In the post-Covid-19 era, you are not going to see a fast bowler at his run-up mark waiting to be handed the ball by a teammate who was moments prior busy shining one part of the cherry with his saliva.
As it has on the rest of the world, the pandemic will leave its mark on cricket and perhaps the deadly virus is going to take a lot from the game, especially when considering the safety and hygiene of players as well as the nature of the game.
The International Cricket Council (ICC) earlier this week issued the 'ICC Back to Cricket Guidelines' which provide a framework with practical suggestions on how members can resume cricket.
On-field behaviour such as team celebrations with body contact and shared use of drinking bottles, towels and equipment is strongly discouraged. Bans also extend to using saliva to shine the ball, although sweat may still be used while other artificial substances are being trialled and awaiting ICC approval.
According to the ICC, the ball is a potential transmission medium and there have to be rules governing the safe management of the ball.
Whether it is reverse swings with the old ball in the latter part of the game for seamers or if it is a case of getting more drift from the shinier part of the ball for spinners, the fielding team has always made use of saliva and sweat to keep one half of the ball spick and span.
ICC cricket committee chairman Anil Kumble, a legendary former spinner, believes the ban on using saliva to shine the ball will help spinners and Bangladesh ODI captain Tamim Iqbal agreed that the ban would certainly have a huge impact on bowlers in Test cricket. However, the left-hander added that it would not make as much of a difference in the limited-overs formats.
"I think the ban on saliva will surely have an impact in Test cricket as it has long been a part of a bowler's preparation. As a batsman, I have my own preparation just before batting such as trigger movements. And shining the ball with saliva or sweat is akin to preparation for bowlers before a delivery.

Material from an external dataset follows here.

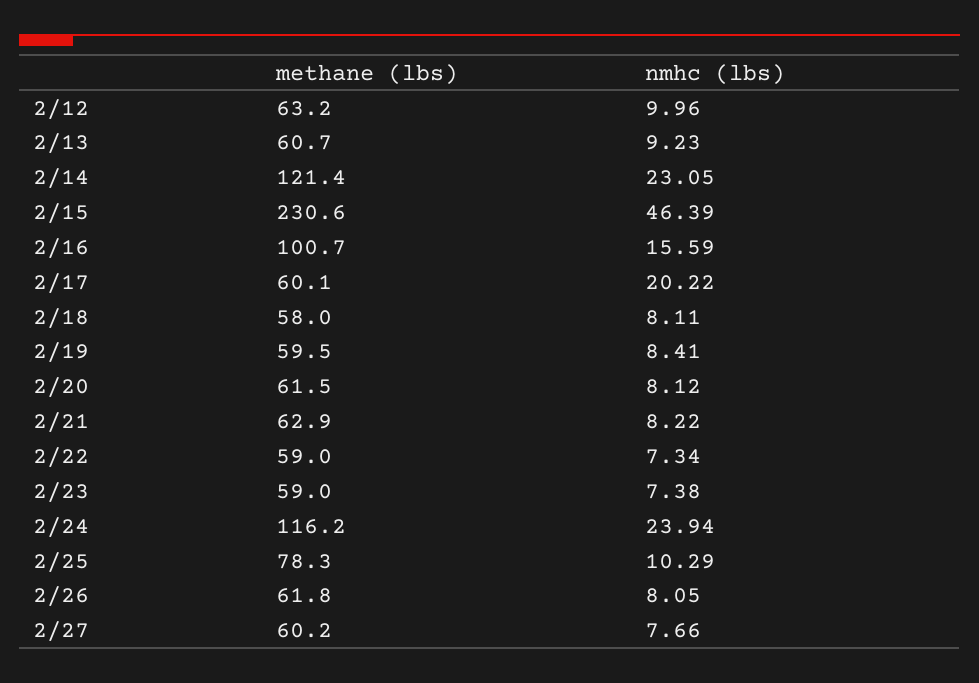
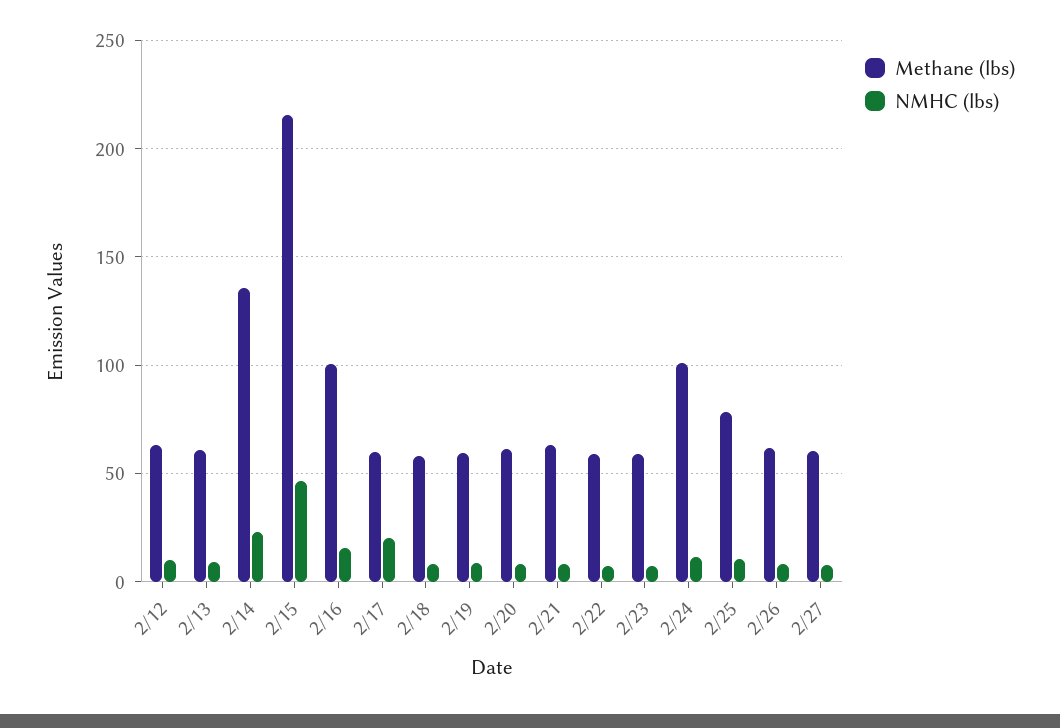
methane (lbs), 2/14: 121.4 -> 135
methane (lbs), 2/15: 230.6 -> 215
methane (lbs), 2/24: 116.2 -> 100
nmhc (lbs), 2/24: 23.94 -> 10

I can't say how much it is going to affect seamers or spinners but, being a batsman, I can say that it won't make a huge difference in limited-overs format. In limited-overs cricket, the ball's shine goes away even after five-six overs nowadays. But in Test cricket, keeping the ball shiny for a longer period is very important for the bowling side," Tamim told The Daily Star.
The communicability and contagiousness of the virus has forced cricket's governing body to adopt strict hygiene protocols which will see social distancing become the new normal.

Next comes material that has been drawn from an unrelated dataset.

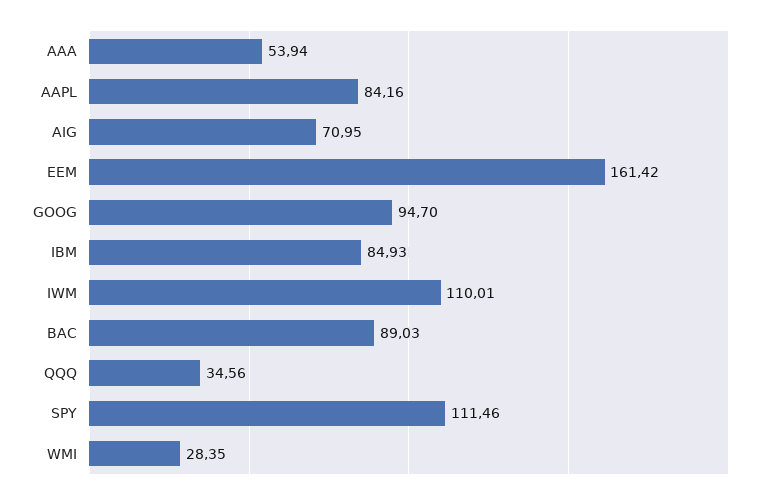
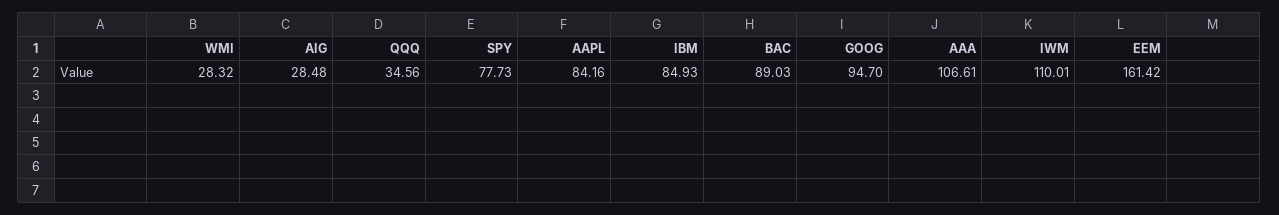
AAA: 53.94 -> 106.61
AIG: 70.95 -> 28.48
SPY: 111.46 -> 77.73
WMI: 28.35 -> 28.32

However, Tamim believes things are not going to remain that way forever and anticipated a return to normalcy in due time. According to the Tigers' most successful batsman, the upcoming series between England and West Indies in July will be crucial for cricket.
"We are all aware of the threat and we have to follow hygiene properly for our safety. We need to remain clean and strictly follow everything in the dressing room. I really think the upcoming England-West Indies series will be crucial and we will get a better idea when cricket finally returns to the field. I think it will take some time to get things back to normal," said Tamim.
There are reports that the England and Wales Cricket Board and the ICC are discussing allowing coronavirus substitutions during upcoming Test series against the West Indies and Pakistan.
Things are surely not going to remain the same in the post-pandemic cricket world. Until the rules are adjusted and regulations adopted to ensure the return of cricket to the field with proper safety measures, there will be hardly anyone to oppose that.